■ Activity ■
Retype every record exactly. Leave the pictures out.
···
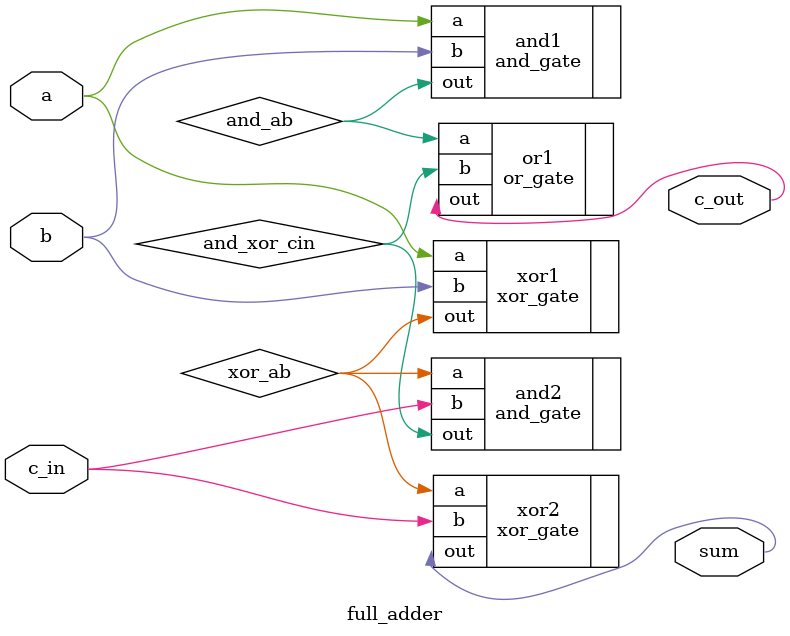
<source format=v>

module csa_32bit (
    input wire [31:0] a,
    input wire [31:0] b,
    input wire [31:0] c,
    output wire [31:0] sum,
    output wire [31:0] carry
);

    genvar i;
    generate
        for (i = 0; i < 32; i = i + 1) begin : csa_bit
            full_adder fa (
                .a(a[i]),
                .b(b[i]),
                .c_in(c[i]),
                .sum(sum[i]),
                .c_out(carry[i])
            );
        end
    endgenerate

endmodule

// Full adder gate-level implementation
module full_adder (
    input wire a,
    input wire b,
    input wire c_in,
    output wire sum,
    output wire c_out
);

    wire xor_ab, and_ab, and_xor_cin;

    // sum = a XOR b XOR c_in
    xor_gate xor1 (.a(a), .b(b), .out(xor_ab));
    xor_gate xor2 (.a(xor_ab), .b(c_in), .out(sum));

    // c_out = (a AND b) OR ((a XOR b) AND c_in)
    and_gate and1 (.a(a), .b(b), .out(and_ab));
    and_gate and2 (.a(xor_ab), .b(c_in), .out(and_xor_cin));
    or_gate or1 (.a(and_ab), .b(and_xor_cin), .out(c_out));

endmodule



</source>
···
■ Answer to this exercise ■
<source format=v>

module csa_32bit (
    input wire [31:0] a,
    input wire [31:0] b,
    input wire [31:0] c,
    output wire [31:0] sum,
    output wire [31:0] carry
);

    genvar i;
    generate
        for (i = 0; i < 32; i = i + 1) begin : csa_bit
            full_adder fa (
                .a(a[i]),
                .b(b[i]),
                .c_in(c[i]),
                .sum(sum[i]),
                .c_out(carry[i])
            );
        end
    endgenerate

endmodule

// Full adder gate-level implementation
module full_adder (
    input wire a,
    input wire b,
    input wire c_in,
    output wire sum,
    output wire c_out
);

    wire xor_ab, and_ab, and_xor_cin;

    // sum = a XOR b XOR c_in
    xor_gate xor1 (.a(a), .b(b), .out(xor_ab));
    xor_gate xor2 (.a(xor_ab), .b(c_in), .out(sum));

    // c_out = (a AND b) OR ((a XOR b) AND c_in)
    and_gate and1 (.a(a), .b(b), .out(and_ab));
    and_gate and2 (.a(xor_ab), .b(c_in), .out(and_xor_cin));
    or_gate or1 (.a(and_ab), .b(and_xor_cin), .out(c_out));

endmodule



</source>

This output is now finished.